I was quiet for a moment, just watching him. I hated even such a small distance between us, but I felt frozen, afraid to move any closer. From the first time I saw him, basically right after we had stopped fighting, I had been pulled into his orbit, felt like I belonged there. But maybe he didn’t feel the same way. He cared about me, felt sorry for me probably, but that was all.

I felt Nick take hold of my hand, and I found the guts to slide closer to him so that we were squashed together in the seat. My heart was racing and I think I forgot to breathe.

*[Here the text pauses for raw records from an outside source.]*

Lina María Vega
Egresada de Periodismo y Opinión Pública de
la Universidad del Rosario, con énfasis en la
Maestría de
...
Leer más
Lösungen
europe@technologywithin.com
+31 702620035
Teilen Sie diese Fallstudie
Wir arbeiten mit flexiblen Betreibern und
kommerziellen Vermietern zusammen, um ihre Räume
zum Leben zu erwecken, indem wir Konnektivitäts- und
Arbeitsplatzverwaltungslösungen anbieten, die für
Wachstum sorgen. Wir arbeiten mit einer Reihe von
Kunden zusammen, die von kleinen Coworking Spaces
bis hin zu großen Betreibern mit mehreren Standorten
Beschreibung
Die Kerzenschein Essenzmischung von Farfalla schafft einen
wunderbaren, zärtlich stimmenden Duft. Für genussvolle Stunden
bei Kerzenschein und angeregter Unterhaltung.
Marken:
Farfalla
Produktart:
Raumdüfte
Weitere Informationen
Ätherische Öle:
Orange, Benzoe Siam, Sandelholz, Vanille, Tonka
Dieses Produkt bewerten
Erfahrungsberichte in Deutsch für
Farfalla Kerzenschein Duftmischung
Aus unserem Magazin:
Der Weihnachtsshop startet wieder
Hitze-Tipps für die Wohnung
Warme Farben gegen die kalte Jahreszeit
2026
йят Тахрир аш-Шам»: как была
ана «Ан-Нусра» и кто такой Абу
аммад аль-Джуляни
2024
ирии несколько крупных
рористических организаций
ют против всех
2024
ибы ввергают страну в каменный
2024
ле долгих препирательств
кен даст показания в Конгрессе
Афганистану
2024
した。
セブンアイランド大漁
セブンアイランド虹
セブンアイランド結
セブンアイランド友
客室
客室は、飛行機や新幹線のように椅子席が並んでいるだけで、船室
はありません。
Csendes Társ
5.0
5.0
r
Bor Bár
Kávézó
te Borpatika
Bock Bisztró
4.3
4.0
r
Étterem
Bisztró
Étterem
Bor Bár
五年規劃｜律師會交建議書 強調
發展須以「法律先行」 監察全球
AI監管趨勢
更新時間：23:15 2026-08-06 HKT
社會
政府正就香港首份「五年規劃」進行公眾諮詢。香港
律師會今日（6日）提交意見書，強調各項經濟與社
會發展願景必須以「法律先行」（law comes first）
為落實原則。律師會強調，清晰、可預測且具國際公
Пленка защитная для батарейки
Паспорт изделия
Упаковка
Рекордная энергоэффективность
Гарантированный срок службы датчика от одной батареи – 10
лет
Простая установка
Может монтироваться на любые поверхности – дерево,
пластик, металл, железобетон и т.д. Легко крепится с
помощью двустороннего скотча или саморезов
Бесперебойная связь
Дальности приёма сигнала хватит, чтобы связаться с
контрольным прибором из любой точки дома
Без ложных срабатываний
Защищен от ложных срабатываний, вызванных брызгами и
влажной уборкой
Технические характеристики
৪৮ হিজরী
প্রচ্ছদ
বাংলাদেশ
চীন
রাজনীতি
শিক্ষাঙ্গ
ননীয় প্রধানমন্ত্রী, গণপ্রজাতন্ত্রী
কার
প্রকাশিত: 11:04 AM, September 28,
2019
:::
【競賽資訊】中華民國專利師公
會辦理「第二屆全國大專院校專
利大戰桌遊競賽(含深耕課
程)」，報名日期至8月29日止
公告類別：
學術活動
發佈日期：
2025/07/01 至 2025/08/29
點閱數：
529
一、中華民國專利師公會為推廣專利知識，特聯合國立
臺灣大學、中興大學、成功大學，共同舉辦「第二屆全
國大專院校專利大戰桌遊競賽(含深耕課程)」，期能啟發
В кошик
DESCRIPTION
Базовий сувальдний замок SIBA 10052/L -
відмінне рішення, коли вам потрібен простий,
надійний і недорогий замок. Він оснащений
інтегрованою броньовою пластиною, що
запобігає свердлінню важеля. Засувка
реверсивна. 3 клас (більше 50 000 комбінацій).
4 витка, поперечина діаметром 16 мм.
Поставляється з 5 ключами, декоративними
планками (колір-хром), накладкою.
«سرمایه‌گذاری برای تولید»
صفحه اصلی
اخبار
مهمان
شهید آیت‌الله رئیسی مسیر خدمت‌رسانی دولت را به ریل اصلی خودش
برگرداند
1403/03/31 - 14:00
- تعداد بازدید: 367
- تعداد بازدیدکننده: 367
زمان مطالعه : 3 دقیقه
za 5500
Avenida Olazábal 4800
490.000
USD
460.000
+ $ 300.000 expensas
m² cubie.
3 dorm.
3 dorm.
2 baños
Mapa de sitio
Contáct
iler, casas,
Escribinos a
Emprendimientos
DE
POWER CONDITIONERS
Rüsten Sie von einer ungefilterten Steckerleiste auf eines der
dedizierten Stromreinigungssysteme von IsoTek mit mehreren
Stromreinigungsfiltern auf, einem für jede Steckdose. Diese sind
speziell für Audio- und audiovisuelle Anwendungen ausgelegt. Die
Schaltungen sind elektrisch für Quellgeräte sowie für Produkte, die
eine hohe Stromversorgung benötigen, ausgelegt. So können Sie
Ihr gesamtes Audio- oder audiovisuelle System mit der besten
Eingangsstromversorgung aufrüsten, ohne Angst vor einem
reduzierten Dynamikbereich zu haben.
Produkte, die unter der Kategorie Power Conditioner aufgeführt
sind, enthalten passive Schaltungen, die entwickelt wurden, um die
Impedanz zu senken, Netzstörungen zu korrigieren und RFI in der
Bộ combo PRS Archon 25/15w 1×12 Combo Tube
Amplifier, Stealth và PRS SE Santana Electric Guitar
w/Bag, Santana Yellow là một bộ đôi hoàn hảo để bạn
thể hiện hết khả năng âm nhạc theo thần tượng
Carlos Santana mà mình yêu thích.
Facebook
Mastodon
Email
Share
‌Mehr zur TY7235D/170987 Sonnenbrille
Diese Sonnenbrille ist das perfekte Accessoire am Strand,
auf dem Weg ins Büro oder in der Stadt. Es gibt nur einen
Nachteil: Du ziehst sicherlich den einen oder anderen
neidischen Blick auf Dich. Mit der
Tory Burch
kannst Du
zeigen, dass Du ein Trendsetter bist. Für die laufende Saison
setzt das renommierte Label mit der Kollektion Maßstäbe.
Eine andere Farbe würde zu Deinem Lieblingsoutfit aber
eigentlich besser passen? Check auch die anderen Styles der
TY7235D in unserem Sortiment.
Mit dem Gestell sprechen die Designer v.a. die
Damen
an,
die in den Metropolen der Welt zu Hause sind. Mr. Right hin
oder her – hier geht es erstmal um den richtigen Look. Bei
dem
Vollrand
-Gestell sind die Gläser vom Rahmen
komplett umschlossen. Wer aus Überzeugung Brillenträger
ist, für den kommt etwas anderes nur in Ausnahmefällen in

“Lex …” His voice was low in my ear. “You know I have to go. Aren’t you kind of playing with fire here?”

“Yeah, well, I’m actually taking the advice of someone who does that for a living,” I told him, turning my face to his. He let go of my hand and raised his to my face, tracing the line of my jaw with his finger. He leaned in closer and kissed me. We sat together on the silent ride for a long time. We didn’t talk about his leaving anymore, but I felt the words hovering in the air between us. It didn’t matter how close I sat next to him now. In the morning, I knew he would be gone.